Airmata di wajahnya berbaur bersama air hujan yang deras menetes tak terlihat. Hanya kedua bola mata yang indah itu memerah, meradang, menampakkan urat dan guratan kesedihan yang begitu mendalam.

"Aku lelah Tuhaaaan..." desisnya lirih.

"Aku benar-benar lelaaaaahhh...." suaranya terdengar getir menahan tangis.

Dia terduduk lemah tak berdaya, menyandarkan tubuh kecilnya pada pohon besar tadi...

Beberapa pasang mata mulai memperhatikan keberadaan si gadis. Dengan rasa penasaran mereka perlahan mendekatinya...

Ada apa dengan gadis itu?
Apakah dia sedang sangat sedih sehingga terkapar seperti itu?
Wajahnya terlihat sangat cantik...
Kulitnya begitu bersih dan putih bagai kapas...

Siapa gadis itu?
Siaappaaa dia berjalan di tengah hujan...
Tubuhnya kurus dan sangat terlihat kesepian...
Gadis cantik yang malang...

Kau sungguh malang, bidadari...

Mata indah itu terpejam merasakan gemericik air hujan membasahi daun-daun rimbun dari pohon besar tempatnya bersandar...
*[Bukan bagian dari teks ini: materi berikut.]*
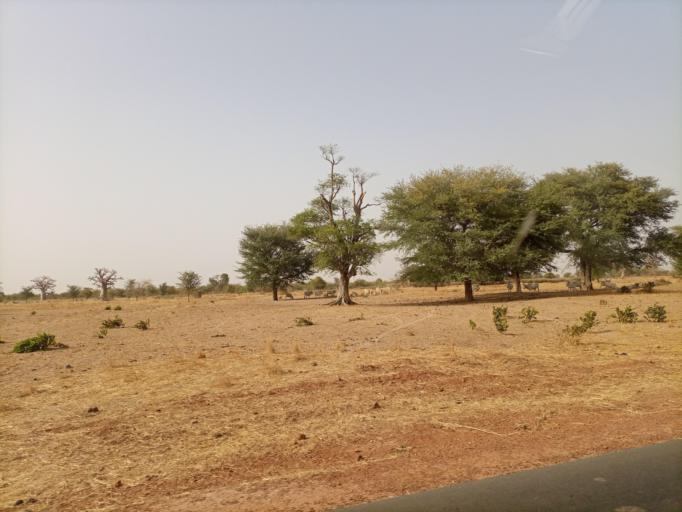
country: SN
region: Fatick
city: Foundiougne
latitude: 14.1282
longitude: -16.4109
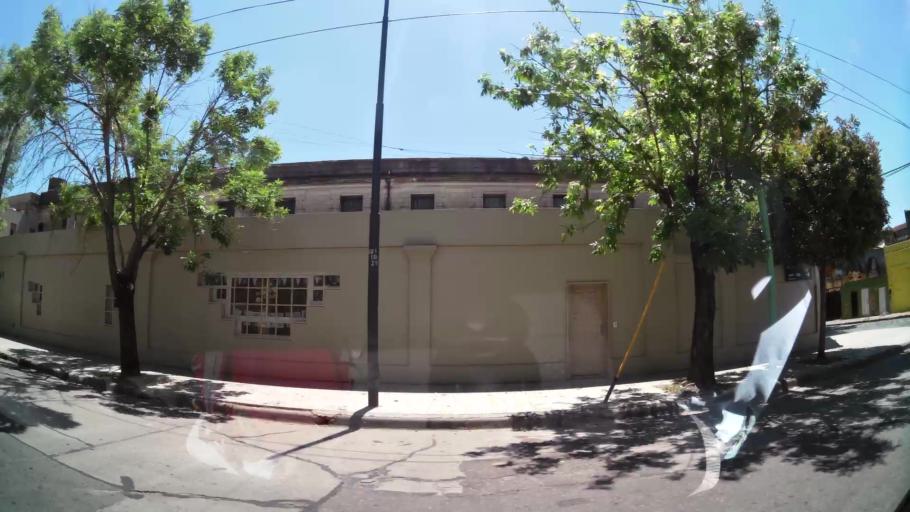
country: AR
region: Buenos Aires
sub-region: Partido de Avellaneda
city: Avellaneda
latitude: -34.6548
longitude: -58.3810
Tanpa peduli berapa pasang mata menatapnya lirih dan penuh rasa iba...


Aku tahu kalian akan seperti itu memandangku...
Sampai kapanpun mata itu akan tetap sama...


Tangannya yang kurus mengusap wajahnya dengan lembut, mencoba membuat matanya terang melihat lurus ke depan...
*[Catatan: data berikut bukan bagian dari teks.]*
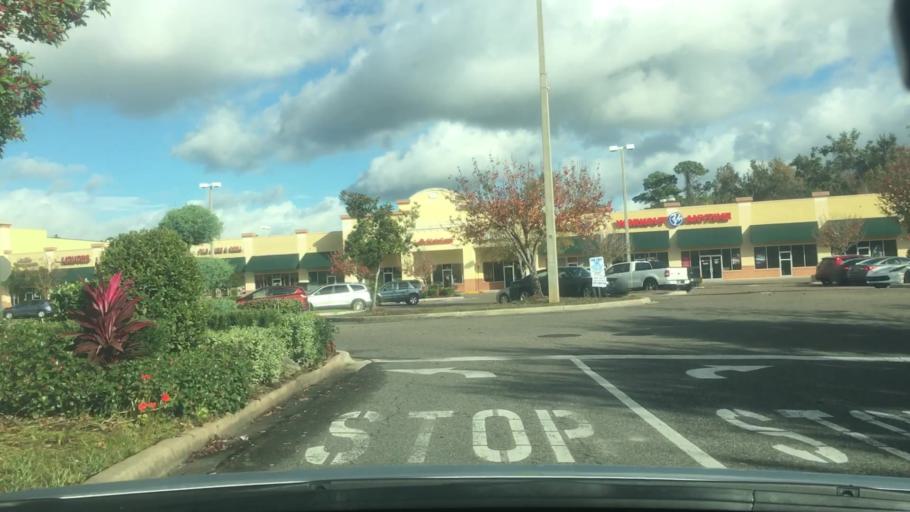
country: US
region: Florida
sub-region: Nassau County
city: Yulee
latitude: 30.4843
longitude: -81.6041
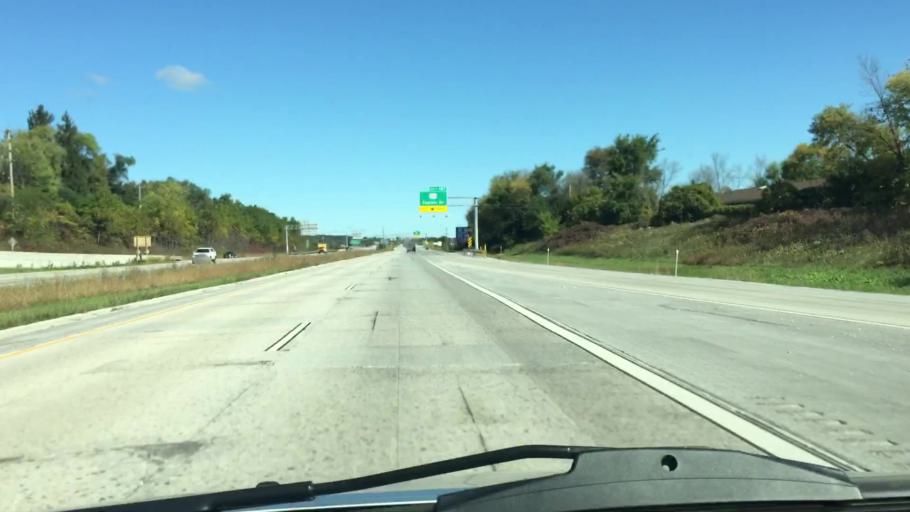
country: US
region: Wisconsin
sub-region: Waukesha County
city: Pewaukee
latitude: 43.0744
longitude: -88.2512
Mata itu berusaha mencari sesuatu yang hilang...
Sepertinya gadis itu memang selalu mencarinya...
Matanya seolah terombang-ambing melawan kesedihan...
Melawan semua nestapa yang selama ini ia rasakan...


Tangannya kembali menengadah...


"Masih mungkinkah..aku lalui hidup ini? Masih sanggupkah aku jalani semua jalan panjang di depan sana" desisnya pilu.
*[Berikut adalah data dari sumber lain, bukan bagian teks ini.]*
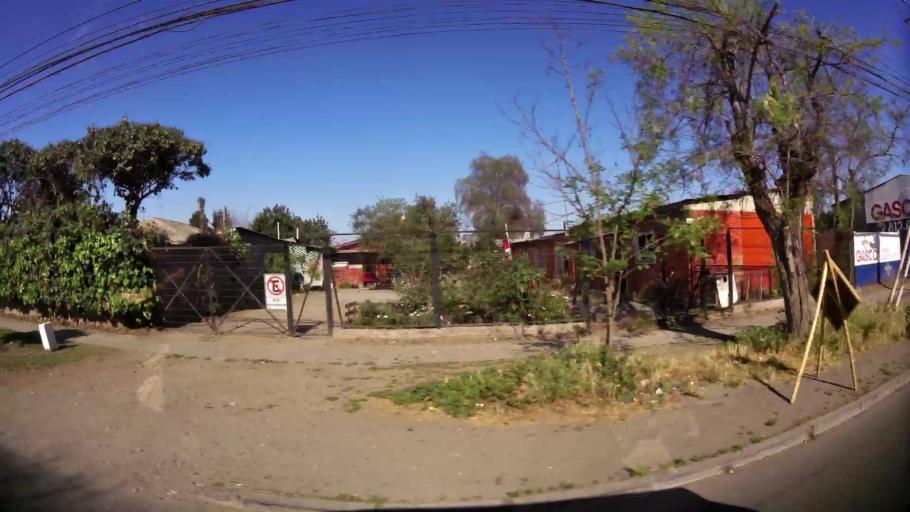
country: CL
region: Santiago Metropolitan
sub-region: Provincia de Talagante
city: Penaflor
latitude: -33.6053
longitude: -70.8777
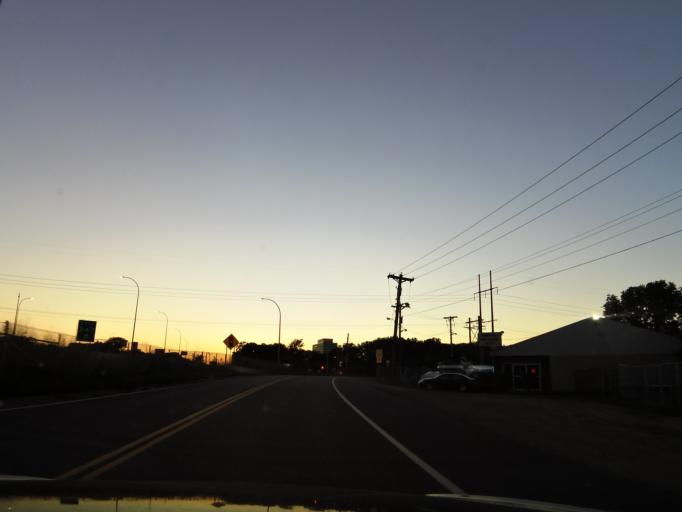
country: US
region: Minnesota
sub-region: Ramsey County
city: Maplewood
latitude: 44.9487
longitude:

Kemudian gadis itu menangis tersedu...


TIBA-TIBA!!!


"Bangunlah nona! Jangan permalukan dirimu seperti ini!" sebuah suara pria memecah kesedihannya.


Gadis itu berhenti menangis...


Namun wajahnya masih menengadah tak menoleh sedikitpun ke arah suara tersebut...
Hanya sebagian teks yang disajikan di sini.